Here in Washington, Ted Leonsis, the owner of two professional sports teams — the ice-hockey Capitals and the basketball Wizards — was an avid, longtime emailer. An Internet pioneer at America Online, better known as AOL, Leonsis is at ease with the medium. He used it to promote his teams, comment on the comings and goings of players and coaches, and especially to chat one-on-one with fans. I once wrote him to complain about an announcer whose work I found substandard, and he replied within minutes, countering my criticisms point by point.

But earlier this month, Leonsis announced he was “pulling the plug” on email. “I just found myself spending an hour or two hours every day,” he told the Washington Post, “and it wasn’t helpful any more. I’m finding that meeting with people one-on-one, being on message boards, reading comments [online], it’s just a better, more efficient way.”

Most of us who aren’t multimillionaire executives have also tired of the daily drill of winnowing email wheat from chaff, only to have to reply to the 20 or 30 or 40 messages of substance that are left. And they keep coming, like ants lining up for their turn at the sugar in the pantry, all day long.

Email is overwhelming people — and not just teenagers — to the point that they’re scrambling for alternatives. Google tried to develop one called “Google Wave,” that involved a thread of text, photos, and “gadgets.” You could read, join, and comment on the wave at any time, and then propel it forward.

Not enough people did. Google discontinued the wave early this year. Observers concluded that it had too many features at a time when busy people craved simplicity.

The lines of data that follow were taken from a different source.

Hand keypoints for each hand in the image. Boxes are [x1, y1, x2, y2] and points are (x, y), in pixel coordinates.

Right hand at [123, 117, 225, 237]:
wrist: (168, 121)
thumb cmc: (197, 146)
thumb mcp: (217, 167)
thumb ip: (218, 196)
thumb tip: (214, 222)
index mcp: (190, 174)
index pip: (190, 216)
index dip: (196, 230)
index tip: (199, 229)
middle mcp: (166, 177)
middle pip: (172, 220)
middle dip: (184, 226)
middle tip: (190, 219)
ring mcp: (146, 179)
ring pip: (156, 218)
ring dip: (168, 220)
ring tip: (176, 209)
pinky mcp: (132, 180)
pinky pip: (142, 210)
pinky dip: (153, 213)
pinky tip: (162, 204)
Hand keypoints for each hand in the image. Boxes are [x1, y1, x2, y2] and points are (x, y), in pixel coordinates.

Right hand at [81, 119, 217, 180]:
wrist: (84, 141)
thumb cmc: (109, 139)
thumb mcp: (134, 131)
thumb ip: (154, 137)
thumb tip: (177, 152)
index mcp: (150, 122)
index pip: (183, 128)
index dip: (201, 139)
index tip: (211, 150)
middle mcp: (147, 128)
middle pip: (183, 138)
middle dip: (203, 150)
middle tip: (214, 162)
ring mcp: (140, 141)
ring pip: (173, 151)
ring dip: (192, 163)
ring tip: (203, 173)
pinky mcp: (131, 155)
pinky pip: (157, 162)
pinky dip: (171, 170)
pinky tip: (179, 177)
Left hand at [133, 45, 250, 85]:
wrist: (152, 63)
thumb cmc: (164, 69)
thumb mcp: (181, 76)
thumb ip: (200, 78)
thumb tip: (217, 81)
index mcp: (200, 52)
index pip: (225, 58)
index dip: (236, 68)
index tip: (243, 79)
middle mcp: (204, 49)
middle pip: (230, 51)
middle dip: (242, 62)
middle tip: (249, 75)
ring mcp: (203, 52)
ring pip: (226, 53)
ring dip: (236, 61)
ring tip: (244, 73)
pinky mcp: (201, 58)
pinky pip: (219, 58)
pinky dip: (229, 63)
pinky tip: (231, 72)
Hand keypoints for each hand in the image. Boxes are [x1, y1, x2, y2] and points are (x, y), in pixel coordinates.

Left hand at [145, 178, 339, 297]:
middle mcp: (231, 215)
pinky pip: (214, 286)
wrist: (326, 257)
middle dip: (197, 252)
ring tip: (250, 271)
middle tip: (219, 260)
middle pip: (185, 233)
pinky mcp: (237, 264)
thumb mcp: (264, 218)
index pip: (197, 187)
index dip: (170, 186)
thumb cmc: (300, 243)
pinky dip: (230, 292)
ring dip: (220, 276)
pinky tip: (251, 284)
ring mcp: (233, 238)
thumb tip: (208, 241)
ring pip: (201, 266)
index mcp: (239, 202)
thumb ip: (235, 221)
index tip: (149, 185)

No one knows for sure whether email will join a long line of communication marvels that once seemed indispensable and indestructible, only to become outmoded, archaic, and finally just plain dead: Cave pictographs. Smoke signals. Mail delivery by stagecoach. The telegram. Faxes. Handwritten letters.

They’re goners, or on the way out the door.

I’ve actually kept count of the number of penned personal letters I’ve received this year. It wasn’t hard. The number is three. In turn, I have sent one. “Penmanship teacher” must be right up there along with “telegrapher” and “typewriter repairman” among obsolete occupations.

Email software designer, too, before long.